== What you are asked to do ==
Could you restate the entries below word for word and leave the images out?
____ Information shown
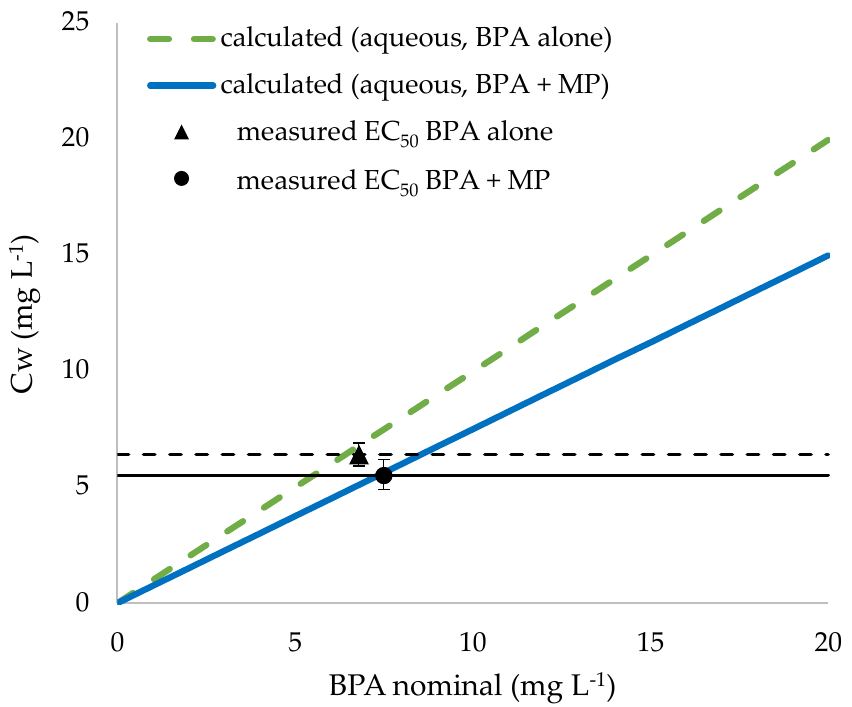
Figure 3. Calculated concentrations of bisphenol A (BPA) in water for BPA alone and BPA in combination with microplastics (MP) (treatment BPA + MP) represented as colored lines, together with EC 50 values based on measured concentrations of BPA in water and corresponding EC 50 lines.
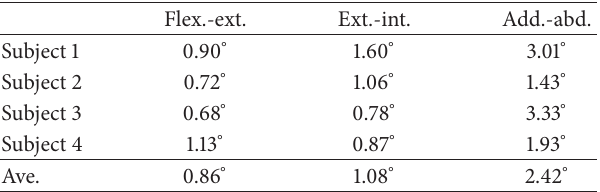
Table 2: Standard errors of measurements of the knee angle in the stance phase of each subject. Flex.-ext.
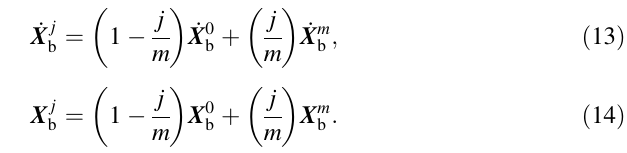
Fig. 4. The three towers with 157 m in height are inverted with 158 cables. The ballast track structure is laid on the bridge deck, which is stiffened by U-shape and T-shape stiffeners and the main girder on each side, as shown in Fig. 5b. The 3D finite element model of the cable-stayed bridge is presented in Fig. 6. The rails, sleepers, piers, and towers are modeled using beam elements based on the actual cross-sectional properties. Distributed uniaxial spring–dashpot units are used to simulate the elasticity behavior of the ballast and fasteners. Based on the equiv- alent orthotropic material modeling method presented by Cai [33], the equivalent shell element is used to model the bridge deck with U-shaped and T-shaped stiffeners. Each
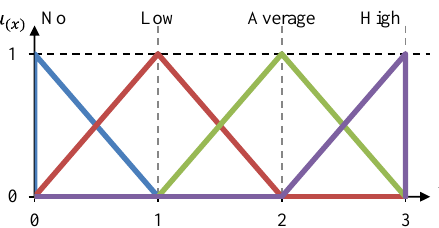
Figure 4. Spaces for linguistic variables illustrating the significance / influence of a system element, based on [29].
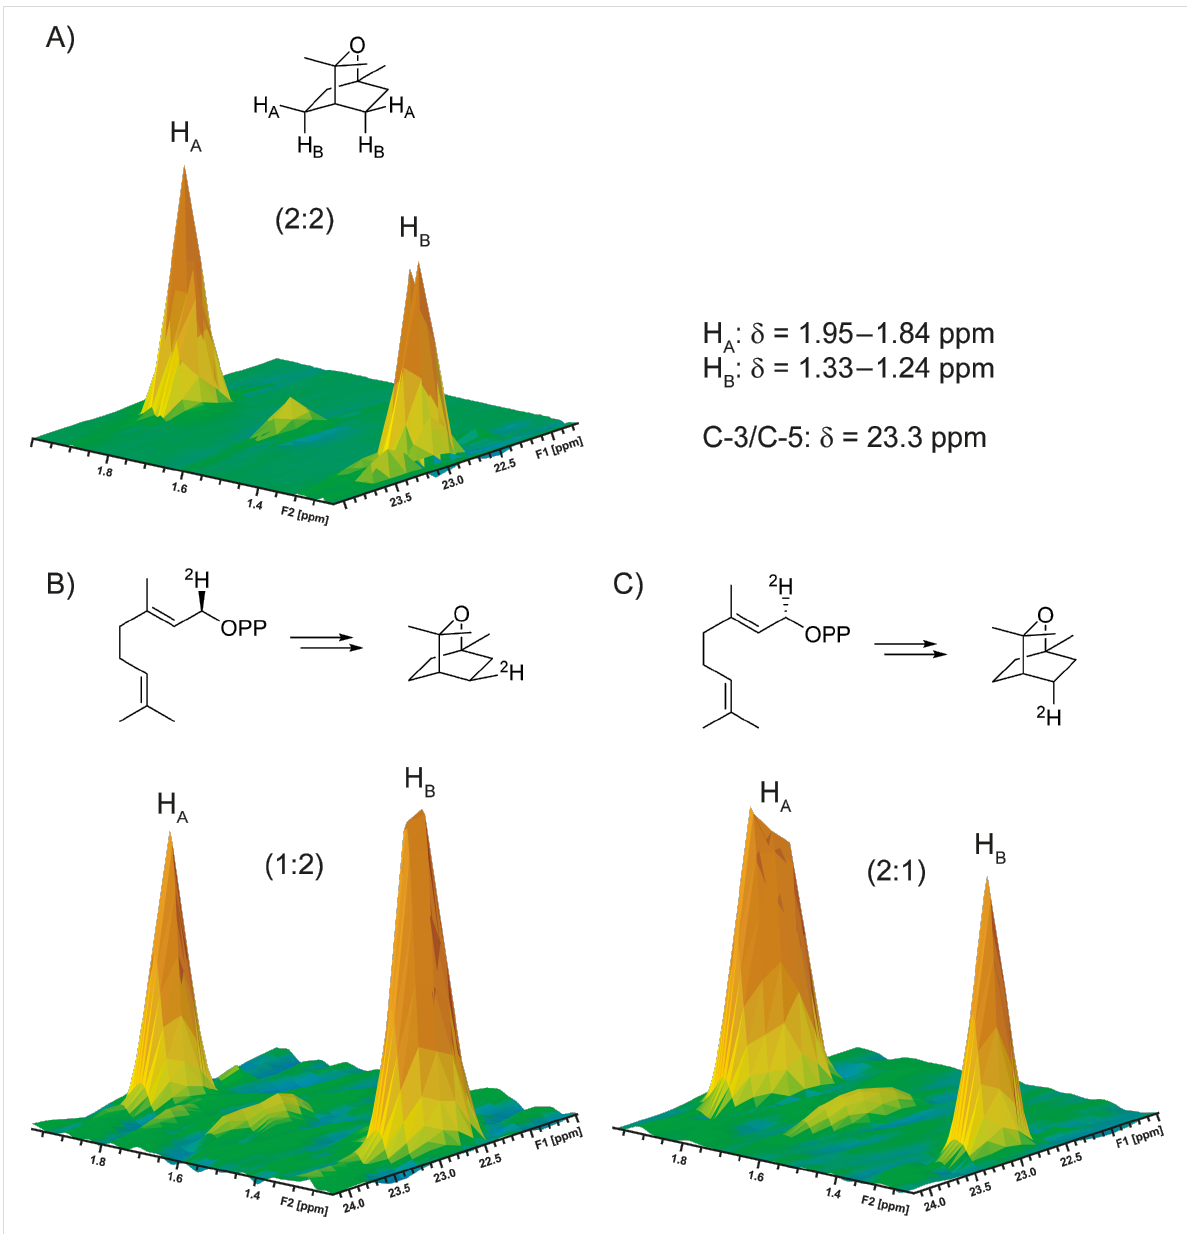
Figure 2: Partial HSQC spectra showing the region of crosspeaks for H A and H B connected to C-3 and C-5 of A) unlabelled 1 , B) ( 2 H)- 1 obtained by enzymatic conversion of ( R )-(1- 2 H)GPP, and C) ( 2 H)- 1 obtained by enzymatic conversion of ( S )-(1- 2 H)GPP. The indicated chemical shift data are for unlabelled 1 (for full data cf. Table S1, Supporting Information File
________
== Result of this exercise ==
Figure 3. Calculated concentrations of bisphenol A (BPA) in water for BPA alone and BPA in combination with microplastics (MP) (treatment BPA + MP) represented as colored lines, together with EC 50 values based on measured concentrations of BPA in water and corresponding EC 50 lines.
Table 2: Standard errors of measurements of the knee angle in the stance phase of each subject. Flex.-ext.
Fig. 4. The three towers with 157 m in height are inverted with 158 cables. The ballast track structure is laid on the bridge deck, which is stiffened by U-shape and T-shape stiffeners and the main girder on each side, as shown in Fig. 5b. The 3D finite element model of the cable-stayed bridge is presented in Fig. 6. The rails, sleepers, piers, and towers are modeled using beam elements based on the actual cross-sectional properties. Distributed uniaxial spring–dashpot units are used to simulate the elasticity behavior of the ballast and fasteners. Based on the equiv- alent orthotropic material modeling method presented by Cai [33], the equivalent shell element is used to model the bridge deck with U-shaped and T-shaped stiffeners. Each
Figure 4. Spaces for linguistic variables illustrating the significance / influence of a system element, based on [29].
Figure 2: Partial HSQC spectra showing the region of crosspeaks for H A and H B connected to C-3 and C-5 of A) unlabelled 1 , B) ( 2 H)- 1 obtained by enzymatic conversion of ( R )-(1- 2 H)GPP, and C) ( 2 H)- 1 obtained by enzymatic conversion of ( S )-(1- 2 H)GPP. The indicated chemical shift data are for unlabelled 1 (for full data cf. Table S1, Supporting Information File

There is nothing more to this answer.